Washington’s interest in agricultural experimentation, nourished by his connection with John Custis, never abated. It is documented in his papers at the Library of Congress, which include the records of his purchases of seeds and books, the reports he received weekly from his farm managers, his reading notes, his letters and his diaries. This diary entry for March 21, 1763, describes Washington grafting English cherries and planting a variety of Italian pine, evidently the same tree whose seeds Peter Collinson had once sent John Custis for cultivation in his Williamsburg garden.

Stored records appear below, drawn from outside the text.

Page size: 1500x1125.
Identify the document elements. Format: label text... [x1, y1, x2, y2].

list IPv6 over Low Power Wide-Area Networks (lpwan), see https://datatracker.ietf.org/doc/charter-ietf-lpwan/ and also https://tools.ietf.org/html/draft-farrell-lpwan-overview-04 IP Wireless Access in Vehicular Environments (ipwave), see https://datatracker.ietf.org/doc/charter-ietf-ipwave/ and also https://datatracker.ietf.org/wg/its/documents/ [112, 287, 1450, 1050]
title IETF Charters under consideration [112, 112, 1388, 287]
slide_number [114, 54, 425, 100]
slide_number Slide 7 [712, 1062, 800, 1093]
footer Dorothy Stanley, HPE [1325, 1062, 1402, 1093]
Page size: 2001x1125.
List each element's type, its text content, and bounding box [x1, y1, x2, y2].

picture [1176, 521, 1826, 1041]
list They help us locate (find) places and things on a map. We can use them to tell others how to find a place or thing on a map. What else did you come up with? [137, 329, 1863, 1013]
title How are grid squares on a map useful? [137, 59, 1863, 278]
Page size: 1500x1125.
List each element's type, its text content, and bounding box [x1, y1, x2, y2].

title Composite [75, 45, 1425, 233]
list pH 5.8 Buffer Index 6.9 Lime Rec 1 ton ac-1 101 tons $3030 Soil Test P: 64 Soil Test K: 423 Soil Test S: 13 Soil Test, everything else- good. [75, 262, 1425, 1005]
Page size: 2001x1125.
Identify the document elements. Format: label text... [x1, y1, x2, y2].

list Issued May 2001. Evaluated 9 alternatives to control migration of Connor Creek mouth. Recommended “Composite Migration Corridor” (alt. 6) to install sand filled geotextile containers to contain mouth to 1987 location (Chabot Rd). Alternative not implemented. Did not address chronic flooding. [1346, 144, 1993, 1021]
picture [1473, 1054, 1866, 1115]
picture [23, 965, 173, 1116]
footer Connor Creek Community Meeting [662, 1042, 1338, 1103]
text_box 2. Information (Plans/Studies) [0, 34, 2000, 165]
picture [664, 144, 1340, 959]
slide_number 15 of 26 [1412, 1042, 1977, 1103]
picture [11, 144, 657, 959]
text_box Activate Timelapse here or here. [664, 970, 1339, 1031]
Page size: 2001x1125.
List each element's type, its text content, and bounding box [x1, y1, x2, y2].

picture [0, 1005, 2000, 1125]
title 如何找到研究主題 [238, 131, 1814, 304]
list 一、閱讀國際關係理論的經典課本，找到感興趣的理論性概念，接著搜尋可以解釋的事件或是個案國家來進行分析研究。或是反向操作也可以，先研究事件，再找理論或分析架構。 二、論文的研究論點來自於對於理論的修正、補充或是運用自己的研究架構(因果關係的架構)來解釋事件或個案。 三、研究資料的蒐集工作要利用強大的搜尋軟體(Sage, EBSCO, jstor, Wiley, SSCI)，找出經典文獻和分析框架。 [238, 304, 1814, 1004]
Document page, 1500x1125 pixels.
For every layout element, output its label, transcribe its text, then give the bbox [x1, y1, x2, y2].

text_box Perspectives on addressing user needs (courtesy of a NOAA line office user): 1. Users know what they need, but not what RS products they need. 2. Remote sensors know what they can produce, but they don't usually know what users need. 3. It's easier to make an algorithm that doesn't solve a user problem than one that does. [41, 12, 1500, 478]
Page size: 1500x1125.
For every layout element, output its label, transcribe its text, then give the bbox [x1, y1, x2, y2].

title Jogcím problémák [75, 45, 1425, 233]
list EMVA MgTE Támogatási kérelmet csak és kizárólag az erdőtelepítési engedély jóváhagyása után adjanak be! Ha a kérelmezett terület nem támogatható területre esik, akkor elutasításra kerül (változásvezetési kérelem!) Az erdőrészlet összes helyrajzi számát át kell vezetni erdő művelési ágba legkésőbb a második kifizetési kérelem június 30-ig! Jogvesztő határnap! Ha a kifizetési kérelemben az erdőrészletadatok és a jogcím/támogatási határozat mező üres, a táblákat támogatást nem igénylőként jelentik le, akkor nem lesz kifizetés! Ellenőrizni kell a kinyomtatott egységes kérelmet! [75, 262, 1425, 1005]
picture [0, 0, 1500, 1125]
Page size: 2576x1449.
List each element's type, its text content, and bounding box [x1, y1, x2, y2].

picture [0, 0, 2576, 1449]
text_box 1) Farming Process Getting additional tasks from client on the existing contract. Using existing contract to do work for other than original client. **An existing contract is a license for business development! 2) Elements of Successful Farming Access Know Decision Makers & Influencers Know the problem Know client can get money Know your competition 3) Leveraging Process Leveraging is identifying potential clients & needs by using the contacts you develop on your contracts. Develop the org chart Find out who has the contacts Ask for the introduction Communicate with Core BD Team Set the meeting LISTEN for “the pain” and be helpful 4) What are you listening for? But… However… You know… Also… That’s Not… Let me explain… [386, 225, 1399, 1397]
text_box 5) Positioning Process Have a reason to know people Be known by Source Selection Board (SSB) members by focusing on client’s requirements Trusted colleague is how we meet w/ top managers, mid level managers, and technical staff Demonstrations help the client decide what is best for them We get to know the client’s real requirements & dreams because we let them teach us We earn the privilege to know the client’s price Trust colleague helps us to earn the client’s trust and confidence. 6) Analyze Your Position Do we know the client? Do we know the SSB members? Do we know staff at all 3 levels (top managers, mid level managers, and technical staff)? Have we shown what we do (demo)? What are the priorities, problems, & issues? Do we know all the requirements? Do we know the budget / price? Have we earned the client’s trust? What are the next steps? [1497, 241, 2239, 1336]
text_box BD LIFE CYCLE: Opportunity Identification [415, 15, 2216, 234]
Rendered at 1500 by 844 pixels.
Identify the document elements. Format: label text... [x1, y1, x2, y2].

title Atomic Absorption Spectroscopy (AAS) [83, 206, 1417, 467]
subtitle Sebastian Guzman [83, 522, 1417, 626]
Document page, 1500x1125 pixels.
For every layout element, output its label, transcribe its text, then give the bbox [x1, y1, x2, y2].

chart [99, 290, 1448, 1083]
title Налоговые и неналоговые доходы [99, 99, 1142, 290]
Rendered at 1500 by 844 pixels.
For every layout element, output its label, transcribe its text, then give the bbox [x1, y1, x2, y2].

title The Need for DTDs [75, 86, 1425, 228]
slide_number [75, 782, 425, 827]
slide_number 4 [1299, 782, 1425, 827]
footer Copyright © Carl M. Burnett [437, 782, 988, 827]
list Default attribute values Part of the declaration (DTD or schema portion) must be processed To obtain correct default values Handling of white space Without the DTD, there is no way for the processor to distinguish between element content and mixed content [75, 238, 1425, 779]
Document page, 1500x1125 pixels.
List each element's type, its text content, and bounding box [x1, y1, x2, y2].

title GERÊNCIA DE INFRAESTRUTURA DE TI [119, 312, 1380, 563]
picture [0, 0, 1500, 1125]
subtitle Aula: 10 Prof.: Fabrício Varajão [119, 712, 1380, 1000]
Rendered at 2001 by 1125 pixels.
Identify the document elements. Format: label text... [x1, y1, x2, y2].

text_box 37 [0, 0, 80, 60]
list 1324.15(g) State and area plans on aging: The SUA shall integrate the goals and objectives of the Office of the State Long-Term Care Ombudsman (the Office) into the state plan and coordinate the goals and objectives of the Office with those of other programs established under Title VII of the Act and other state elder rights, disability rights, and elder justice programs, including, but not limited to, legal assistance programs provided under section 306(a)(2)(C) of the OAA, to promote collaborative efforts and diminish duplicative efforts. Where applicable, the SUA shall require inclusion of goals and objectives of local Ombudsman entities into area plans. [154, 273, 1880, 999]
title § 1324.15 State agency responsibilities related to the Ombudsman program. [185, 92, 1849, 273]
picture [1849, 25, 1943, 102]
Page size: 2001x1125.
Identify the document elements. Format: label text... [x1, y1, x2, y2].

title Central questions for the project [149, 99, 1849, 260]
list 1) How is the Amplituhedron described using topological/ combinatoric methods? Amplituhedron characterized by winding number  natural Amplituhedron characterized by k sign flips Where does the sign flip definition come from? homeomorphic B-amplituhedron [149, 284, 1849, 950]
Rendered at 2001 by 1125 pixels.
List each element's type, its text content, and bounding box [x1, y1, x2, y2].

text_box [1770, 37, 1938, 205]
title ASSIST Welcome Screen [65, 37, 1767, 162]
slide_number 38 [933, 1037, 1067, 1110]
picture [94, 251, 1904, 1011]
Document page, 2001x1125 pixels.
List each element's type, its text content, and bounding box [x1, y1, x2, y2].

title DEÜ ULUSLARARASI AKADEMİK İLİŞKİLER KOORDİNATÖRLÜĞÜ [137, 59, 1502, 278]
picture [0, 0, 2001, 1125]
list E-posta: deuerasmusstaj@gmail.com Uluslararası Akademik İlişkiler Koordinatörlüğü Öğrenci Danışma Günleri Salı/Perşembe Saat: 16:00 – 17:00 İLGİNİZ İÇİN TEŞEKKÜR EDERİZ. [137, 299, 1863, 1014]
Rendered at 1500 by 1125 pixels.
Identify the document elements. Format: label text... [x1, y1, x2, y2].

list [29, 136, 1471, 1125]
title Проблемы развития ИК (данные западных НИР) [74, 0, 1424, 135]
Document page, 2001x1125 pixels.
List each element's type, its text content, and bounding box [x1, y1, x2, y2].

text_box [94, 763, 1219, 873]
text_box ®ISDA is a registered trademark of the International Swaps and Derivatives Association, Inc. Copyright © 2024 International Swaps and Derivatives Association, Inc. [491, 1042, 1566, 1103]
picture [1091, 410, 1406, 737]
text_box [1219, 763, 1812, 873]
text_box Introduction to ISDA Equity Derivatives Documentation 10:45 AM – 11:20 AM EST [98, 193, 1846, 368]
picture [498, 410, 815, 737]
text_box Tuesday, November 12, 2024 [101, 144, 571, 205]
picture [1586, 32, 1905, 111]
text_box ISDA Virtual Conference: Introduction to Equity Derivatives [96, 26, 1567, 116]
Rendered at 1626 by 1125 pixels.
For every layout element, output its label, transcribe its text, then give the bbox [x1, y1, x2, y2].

In at least one instance, Washington carried Custis’s botanical connections into the next generation. In Philadelphia in 1787 to preside over the constitutional convention, Washington visited the garden established by John Bartram, now run by his sons. He found it “Stored with many curious plts. Shrubs & trees, many of which are exotics,” but thought it “was not laid off with much taste, nor was it large.” Despite this sniffy comment, Washington ordered a long list of plants from John Bartram Jr.

Washington also made his own connections. Arthur Young was one, and another was John Sinclair (1754–1834), who, with Young, established the British Board of Agriculture. In the year before his death, Washington told Sinclair about a Virginia farmer who had found and cultivated a new variety of early wheat. “I send you a sack; that by experiment you may ascertain the utility of cultivating it in England,” Washington wrote Sinclair.

With letters like this one, George Washington maintained the transatlantic networks that made the world, even in the 18th century, global.